# Severe Cravings



## Xtina88 (Oct 5, 2009)

So it's my one day a week off from work (I go to work at 3:00am Tuesday through Sunday) and instead of sleeping in, what am I doing at 6:00am this morning? I'm at the grocery store getting stuff to make cheeseburgers and fries. Yep, that's right - I woke up with a craving so bad I was literally about to cry if I didn't have it... and no, I'm not pregnant lol. Anyway, by 7:30am I'd had my cheeseburger breakfast and now there's a huge mess in my kitchen to clean up from cooking in a half-conscious state. So, anyone else get uncontrollable cravings like me? One of my friends calls it getting hangry (hungry+angry).


----------



## Kathie (Jul 31, 2008)

Mine is always for sweets! You should have gone to McDonalds and saved yourself from a messy kitchen......lol


----------



## Xtina88 (Oct 5, 2009)

Kathie said:


> Mine is always for sweets! You should have gone to McDonalds and saved yourself from a messy kitchen......lol


Oh, I'm a pastry chef so I NEVER crave sweets anymore - side affect of literally inhaling sugar and cocoa powder all day I suppose. Do the McDonald's in your area serve burgers that early? Mine don't start serving lunch food until after breakfast (10:30am).


----------



## Kathie (Jul 31, 2008)

Actually, I never go to McDonalds so I really don't know. I just assumed you could get a burger any time at a burger place......lol

If I was a pastry chef I would be as big as a barn because I have no self-control when it comes to the goodies! What a great job!


----------



## Scooter's Family (May 23, 2008)

I would have gone to Steak and Shake, they're open 24 hours! Guess how I know that?

I've gone to the store at night for candy before so I totally understand!!!

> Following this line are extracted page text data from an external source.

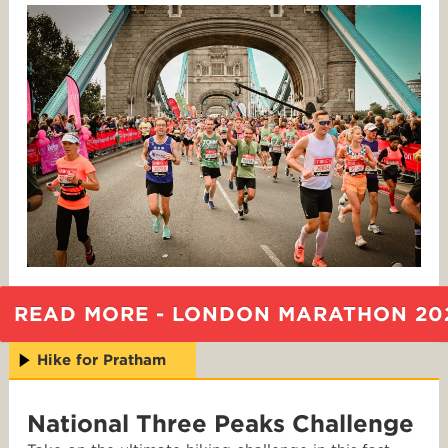
READ MORE - LONDON MARATHON 20
Hike for Pratham
National Three Peaks Challenge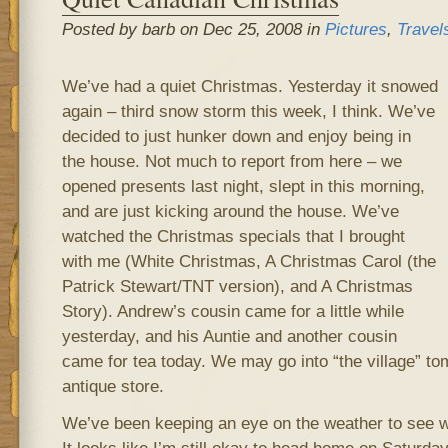
Posted by barb on Dec 25, 2008 in
Pictures
,
Travel
We’ve had a quiet Christmas. Yesterday it snowed
again – third snow storm this week, I think. We’ve
decided to just hunker down and enjoy being in
the house. Not much to report from here – we
opened presents last night, slept in this morning,
and are just kicking around the house. We’ve
watched the Christmas specials that I brought
with me (White Christmas, A Christmas Carol (the
Patrick Stewart/TNT version), and A Christmas
Story). Andrew’s cousin came for a little while
yesterday, and his Auntie and another cousin
came for tea today. We may go into “the village” t
antique store.
We’ve been keeping an eye on the weather to see w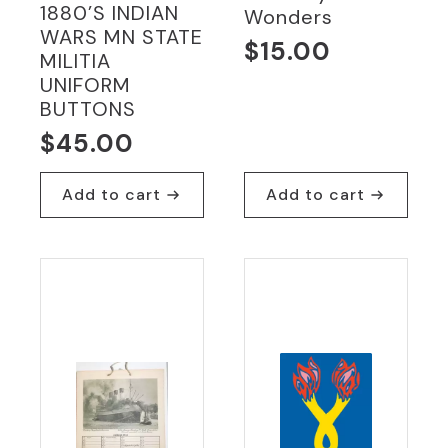
1880’S INDIAN
Wonders
WARS MN STATE
$
15.00
MILITIA
UNIFORM
BUTTONS
$
45.00
Add to cart
Add to cart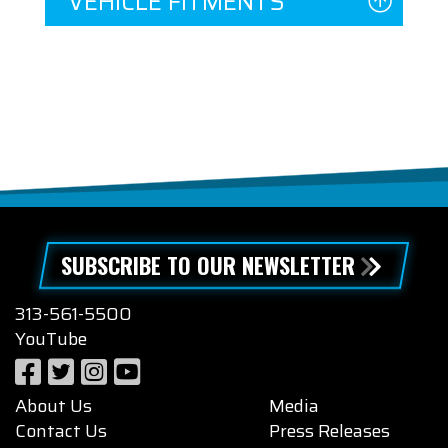
VEHICLE FITMENTS
SUBSCRIBE TO OUR NEWSLETTER
313-561-5500
YouTube
About Us
Media
Contact Us
Press Releases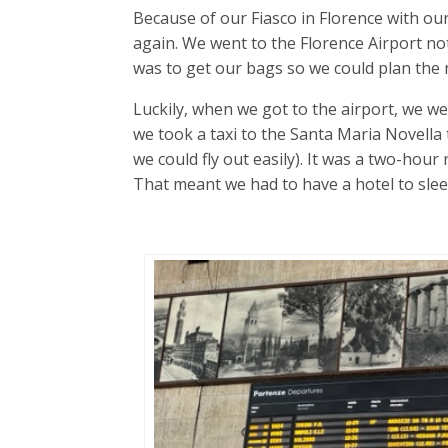
Because of our Fiasco in Florence with our
again. We went to the Florence Airport n
was to get our bags so we could plan the n
Luckily, when we got to the airport, we we
we took a taxi to the Santa Maria Novella 
we could fly out easily). It was a two-hour
That meant we had to have a hotel to slee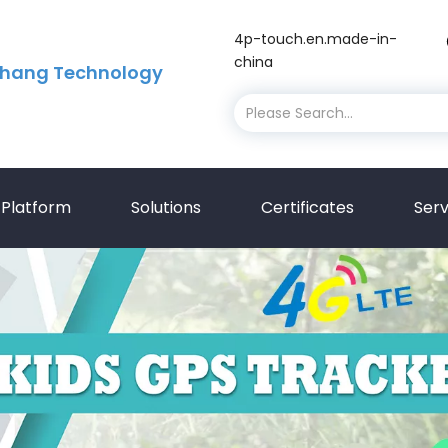
4p-touch.en.made-in-
china
hang Technology
Platform
Solutions
Certificates
Serv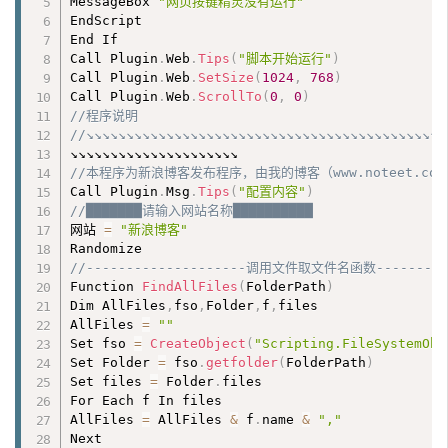
MessageBox 
"网页按键精灵没有运行"
EndScript

End If

Call Plugin
.
Web
.
Tips
(
"脚本开始运行"
)
Call Plugin
.
Web
.
SetSize
(
1024
,
768
)
Call Plugin
.
Web
.
ScrollTo
(
0
,
0
)
//程序说明
//↘↘↘↘↘↘↘↘↘↘↘↘↘↘↘↘↘↘↘↘↘↘↘↘↘↘↘↘↘↘↘↘↘↘↘↘↘↘↘↘↘↘↘↘
//本程序为新浪博客发布程序，由我的博客（www.noteet.com）
Call Plugin
.
Msg
.
Tips
(
"配置内容"
)
//███████请输入网站名称██████████
网站 
=
"新浪博客"
//--------------------调用文件取文件名函数----------
Function 
FindAllFiles
(
FolderPath
)
Dim AllFiles
,
fso
,
Folder
,
f
,
files

AllFiles 
=
""
Set fso 
=
CreateObject
(
"Scripting.FileSystemObj
Set Folder 
=
 fso
.
getfolder
(
FolderPath
)
Set files 
=
 Folder
.
files

For Each f In files

AllFiles 
=
 AllFiles 
&
 f
.
name 
&
","
Next
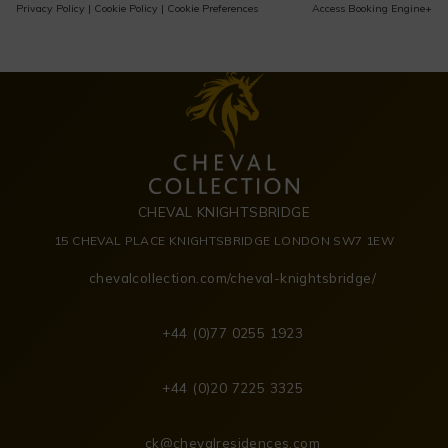
Privacy Policy
|
Cookie Policy
|
Cookie Preferences
Access Booking Engine+
CHEVAL KNIGHTSBRIDGE
15 CHEVAL PLACE KNIGHTSBRIDGE LONDON SW7 1EW
chevalcollection.com/cheval-knightsbridge/
+44 (0)77 0255 1923
+44 (0)20 7225 3325
ck@chevalresidences.com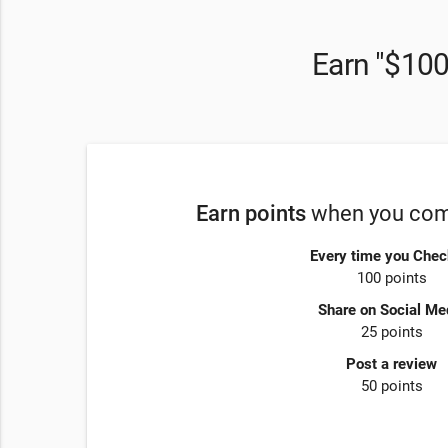
Earn "$100
Earn points
when you comp
Every time you Chec
100 points
Share on Social Me
25 points
Post a review
50 points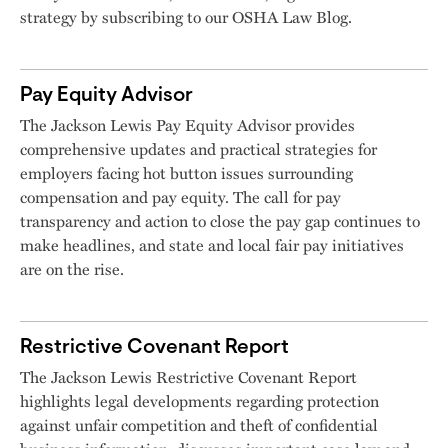
strategy by subscribing to our OSHA Law Blog.
Pay Equity Advisor
The Jackson Lewis Pay Equity Advisor provides
comprehensive updates and practical strategies for
employers facing hot button issues surrounding
compensation and pay equity. The call for pay
transparency and action to close the pay gap continues to
make headlines, and state and local fair pay initiatives
are on the rise.
Restrictive Covenant Report
The Jackson Lewis Restrictive Covenant Report
highlights legal developments regarding protection
against unfair competition and theft of confidential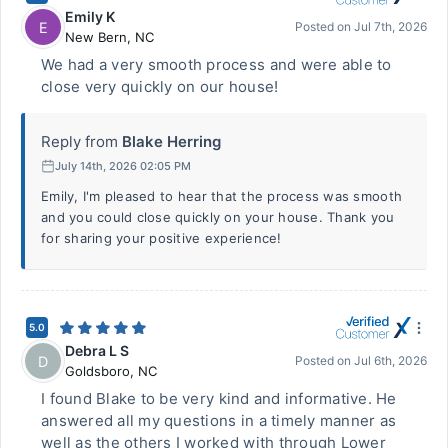
Emily K
E
Posted on
Jul 7th, 2026
New Bern
,
NC
We had a very smooth process and were able to
close very quickly on our house!
Reply from
Blake Herring
July 14th, 2026 02:05 PM
Emily, I'm pleased to hear that the process was smooth
and you could close quickly on your house. Thank you
for sharing your positive experience!
5.0
Debra L S
D
Posted on
Jul 6th, 2026
Goldsboro
,
NC
I found Blake to be very kind and informative. He
answered all my questions in a timely manner as
well as the others I worked with through Lower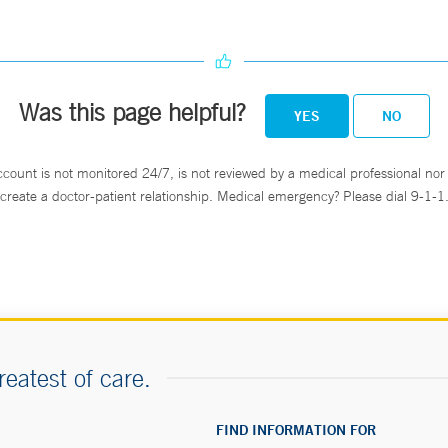
Was this page helpful?
YES
NO
ccount is not monitored 24/7, is not reviewed by a medical professional nor 
create a doctor-patient relationship. Medical emergency? Please dial 9-1-1
reatest of care.
FIND INFORMATION FOR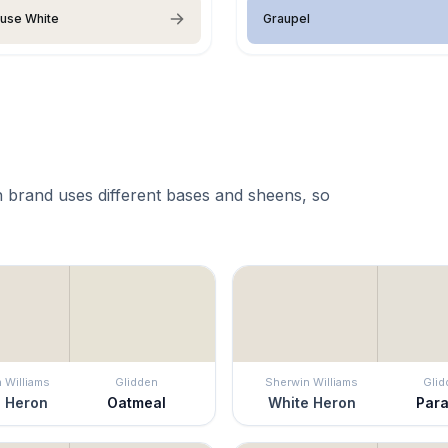
use White
Graupel
 brand uses different bases and sheens, so
 Williams
Glidden
Sherwin Williams
Glid
 Heron
Oatmeal
White Heron
Para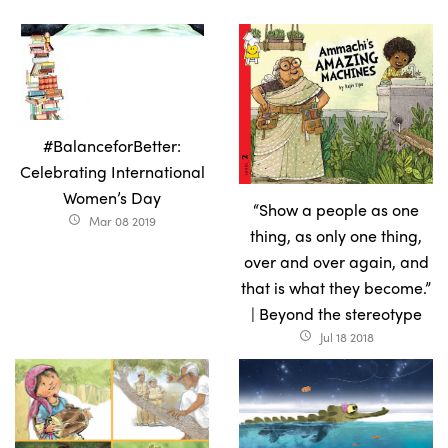
#BalanceforBetter:
Celebrating International
Women’s Day
“Show a people as one
Mar 08 2019
access_time
thing, as only one thing,
over and over again, and
that is what they become.”
| Beyond the stereotype
Jul 18 2018
access_time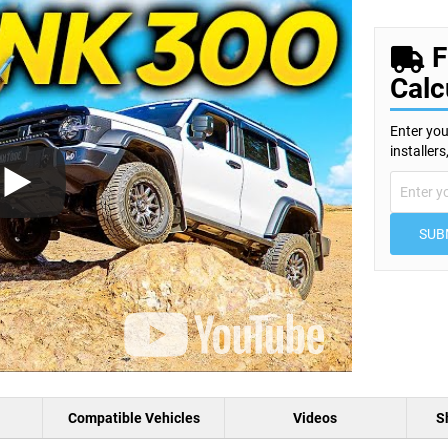
F
Calc
Enter you
installer
SUB
Compatible Vehicles
Videos
S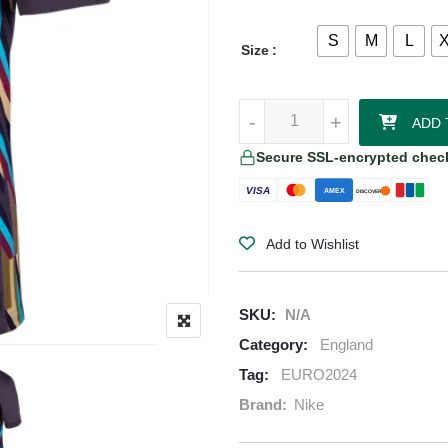
S
M
L
Size
England 2024/25 Away Jersey qu
-
-
+
+
ADD 
Secure SSL-encrypted chec
VISA
AMEX
DISCOVER
Add to Wishlist
SKU:
N/A
Category:
England
Tag:
EURO2024
Brand:
Nike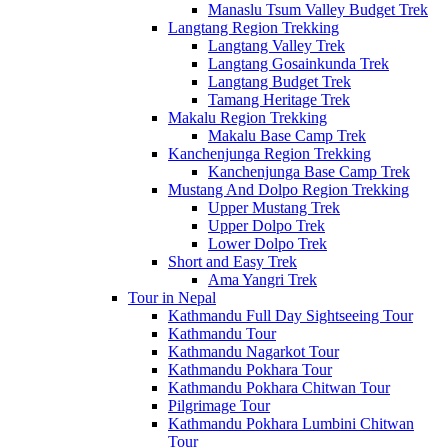
Manaslu Tsum Valley Budget Trek
Langtang Region Trekking
Langtang Valley Trek
Langtang Gosainkunda Trek
Langtang Budget Trek
Tamang Heritage Trek
Makalu Region Trekking
Makalu Base Camp Trek
Kanchenjunga Region Trekking
Kanchenjunga Base Camp Trek
Mustang And Dolpo Region Trekking
Upper Mustang Trek
Upper Dolpo Trek
Lower Dolpo Trek
Short and Easy Trek
Ama Yangri Trek
Tour in Nepal
Kathmandu Full Day Sightseeing Tour
Kathmandu Tour
Kathmandu Nagarkot Tour
Kathmandu Pokhara Tour
Kathmandu Pokhara Chitwan Tour
Pilgrimage Tour
Kathmandu Pokhara Lumbini Chitwan
Tour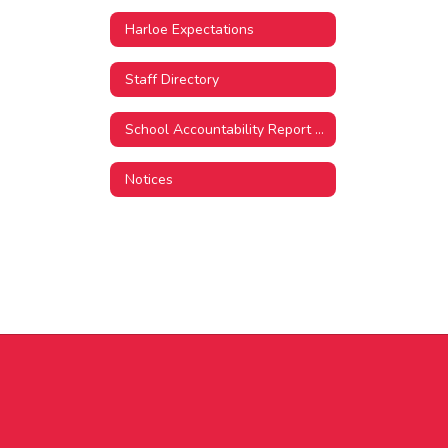
Harloe Expectations
Staff Directory
School Accountability Report Card
Notices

Pastry chef? Want to come live with me??? LOL Where do you live?


----------



## Xtina88 (Oct 5, 2009)

Scooter's Family said:


> I would have gone to Steak and Shake, they're open 24 hours! Guess how I know that?
> 
> I've gone to the store at night for candy before so I totally understand!!!
> 
> Pastry chef? Want to come live with me??? LOL Where do you live?


I'll trade you some cupcakes for your Havababy :evil: Just kidding... I have actually thought about getting into home-baked dog treats though, maybe I can test them on you guys lol. I live in Austin, TX and there are actually no Steak and Shakes here  There's Whataburger and Jack-in-the-Box but... you know *blah*

Kathie - you'd think you'd want to eat everything in sight, but honestly after being engrossed in sugary sweets all day you get a strong taste for more savory items. However, everyone has their weakness - and mine is croissants.


----------



## Scooter's Family (May 23, 2008)

I love croissants, with honey. I know what you mean about the food though, my brother-in-law is a chef and he eats PB&J at home. The last thing he usually wants to do is cook.

No trade!!! LOL I make dog treats, you can find great recipes online.


----------



## Pixiesmom (Jul 31, 2008)

Reading this post made me hungry. 
I love black beans and rice with cuban toast-that with a cafe con leche is what I have been wanting lately. Now I want some and it's just not going to happen. Darn.


----------



## Scooter's Family (May 23, 2008)

Me too Beth! Some great places in Tampa for Cuban food, Ybor City is good!


----------